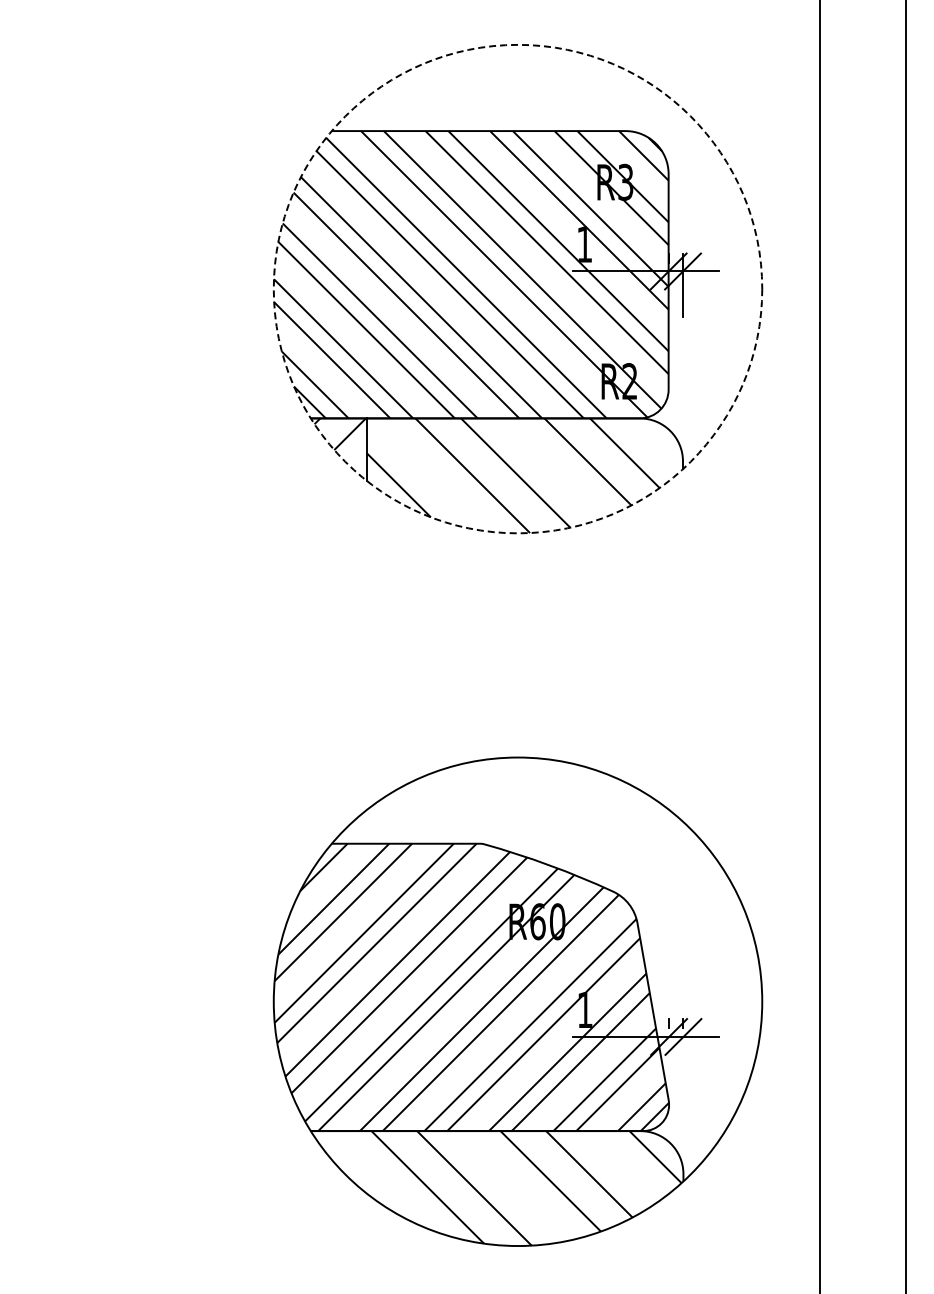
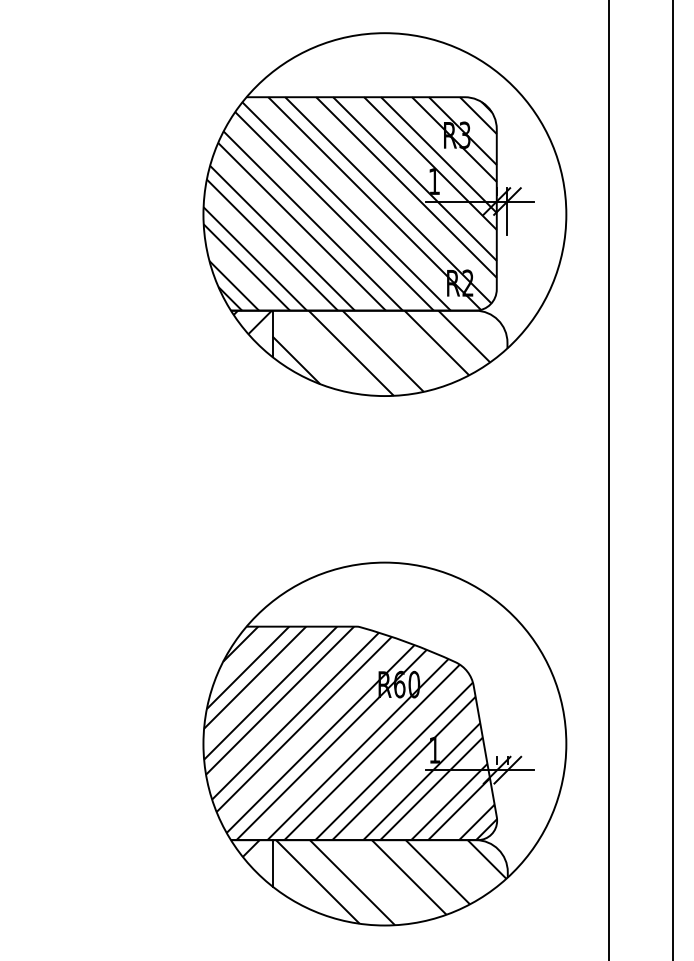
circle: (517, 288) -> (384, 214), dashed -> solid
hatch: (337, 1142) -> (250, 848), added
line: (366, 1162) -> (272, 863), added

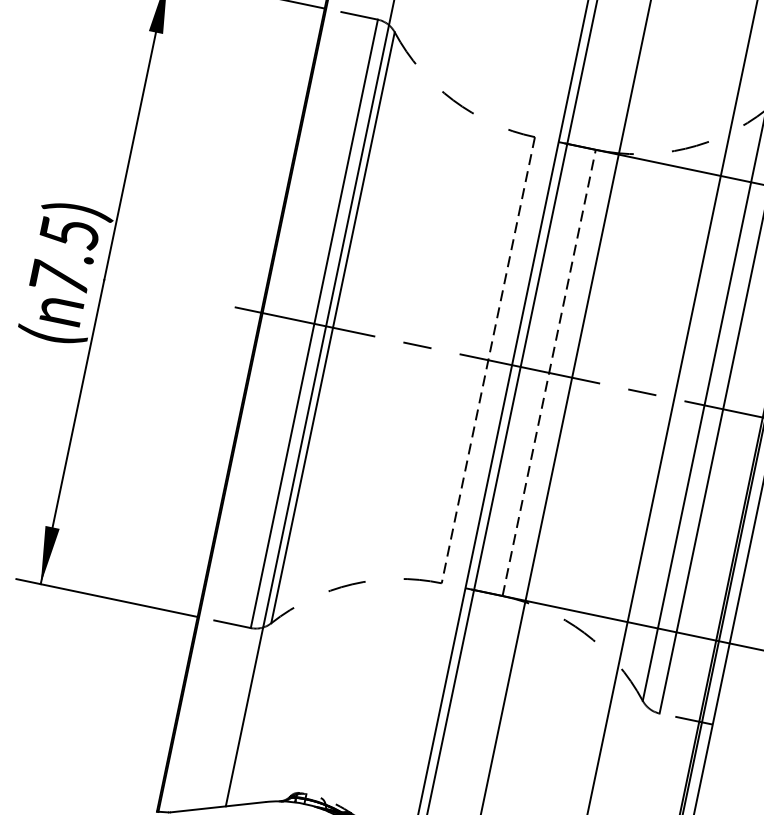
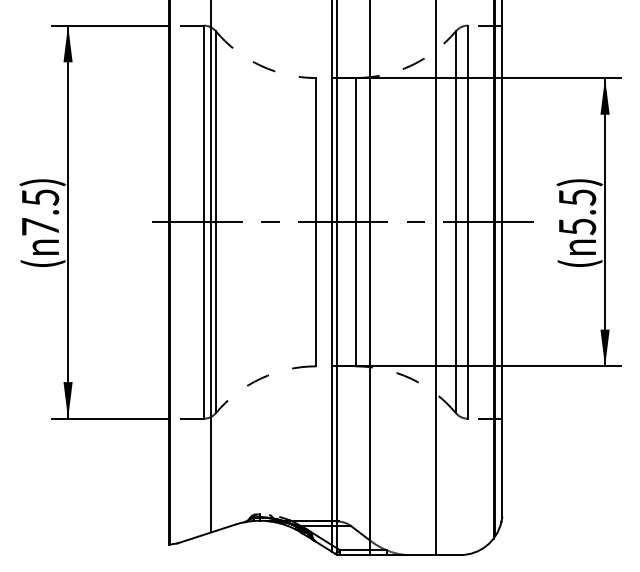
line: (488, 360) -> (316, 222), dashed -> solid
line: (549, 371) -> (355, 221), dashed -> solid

• • • • • • •

Exercise aim: Skip all pictures. Write out only the lines from the one containing "line: (366, 1162) -> (272, 863), added" to the end of the listing above, inclusive, exactly as given.

Written response:
line: (366, 1162) -> (272, 863), added

line: (488, 360) -> (316, 222), dashed -> solid
line: (549, 371) -> (355, 221), dashed -> solid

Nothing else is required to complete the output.